И понимая, что в самой зависти, в самой этой эмоции, нет ничего, что говорило бы о том, что это действительно самосущая зависть, я могу с ней работать, я могу изменять ситуацию.
Не существует какой-то тверди, какого-то камня, или скалы, которая бы покоилась в моём уме, или в моей душе, и именовалась бы «зависть», и ничего бы с ней нельзя было поделать.
Но это очень большой прыжок вперёд в плане изложения материала.
Но для того чтобы с успехом работать с этим пониманием, необходимо подходить к нему очень постепенно и издалека.
Этот семинар, который мы проводим здесь на выходных, он является как раз таким базовым учением, вводным учением, дающим вам общее представление о том, что такое пустота.
И вы можете начать работать с этим уже самостоятельно.
Вопрос: Мне интересно, а как насчёт совсем маленьких детей. Пока никто не учил их, они вообще свободны от этого концептуального дифференцирования?

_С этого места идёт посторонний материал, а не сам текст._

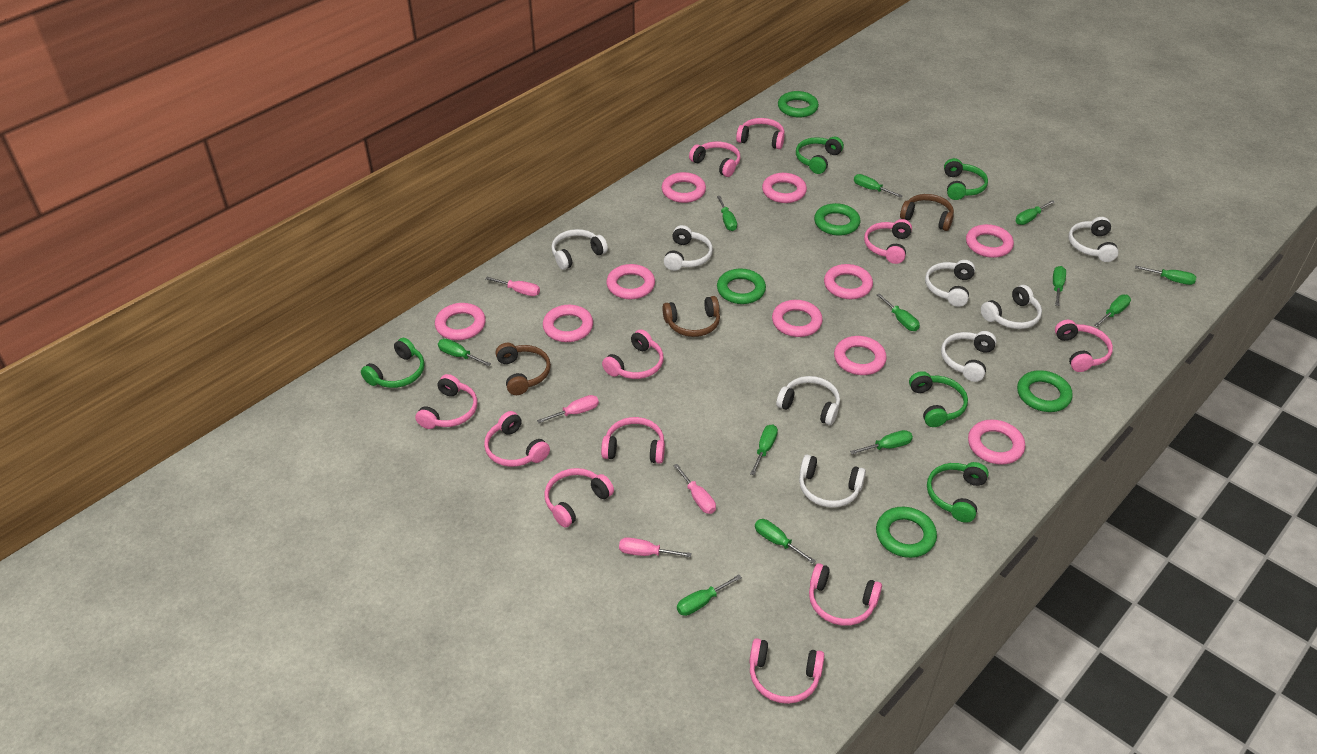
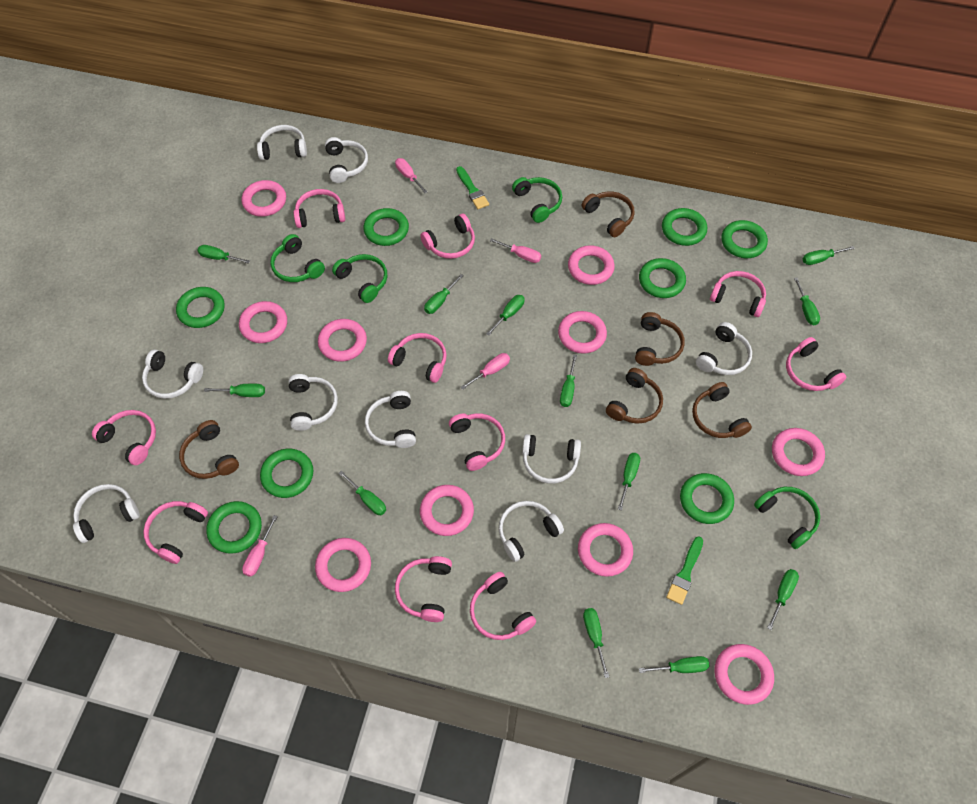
brown headphones: [495,343,551,395] [662,296,720,337] [900,194,954,231] = 3 -> [179,420,239,479] [582,191,635,237] [606,368,663,424] [635,312,685,366] [692,382,752,438] = 5
green brush: none = 0 -> [456,166,489,209] [666,537,703,605] = 2
green headphones: [361,338,424,388] [796,137,844,174] [909,371,968,427] [927,462,989,523] [944,158,988,200] = 5 -> [270,234,325,282] [332,254,387,303] [512,177,562,223] [754,487,820,549] = 4
green ring: [717,268,766,304] [778,91,819,117] [814,203,860,236] [876,507,937,558] [1017,370,1073,412] = 5 -> [176,287,225,328] [206,501,262,554] [260,449,313,498] [363,208,409,246] [639,258,686,298] [662,208,707,246] [680,473,734,524] [721,220,768,258] = 8
pink headphones: [415,374,478,429] [484,411,550,467] [544,468,614,528] [601,417,665,464] [602,329,664,379] [689,141,741,177] [736,118,785,149] [749,638,825,704] [809,563,882,626] [864,219,912,264] [1055,320,1113,372] = 11 -> [92,410,156,465] [143,501,208,564] [294,189,345,228] [388,333,447,383] [395,556,452,622] [420,214,475,259] [449,413,505,471] [470,572,536,640] [710,271,766,317] [786,337,846,391] = 10
white headphones: [551,229,608,270] [664,225,713,271] [776,376,840,425] [799,454,866,508] [925,260,975,307] [941,331,997,382] [981,285,1042,329] [1069,217,1119,262] = 8 -> [73,484,140,543] [142,349,203,399] [257,125,307,160] [288,374,338,431] [325,137,368,183] [365,391,416,448] [498,501,564,562] [522,434,581,484] [696,322,752,375] = 9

Алекс: Итак, необходимо понять одну важную вещь, что, говоря о концепциях, говоря о ярлыках, мы не всегда подразумеваем, и совершенно с необходимостью не следует из этого, что им должен соответствовать некий вербализованный термин, некое слово.
Итак, вещи существуют, обозначенные умом, независимо от того, активно обозначает ли их кто-то в своих ментальных обозначениях – этот процесс – или нет.
Я чувствую что-то.
Это неважно, могу ли я это распознать, идентифицировать и присвоить этому титул «зависть», термин «ревность». Я что-то чувствую.
А если нас спрашивают: «А что ты чувствуешь? Что это?», –
тогда необходимо будет задействовать ментальные обозначения.
Но для того чтобы чувствовать, мне нет нужды обозначать это ментально.
Ребёнок не знает слово «голод», но дети чувствуют голод и хотят есть.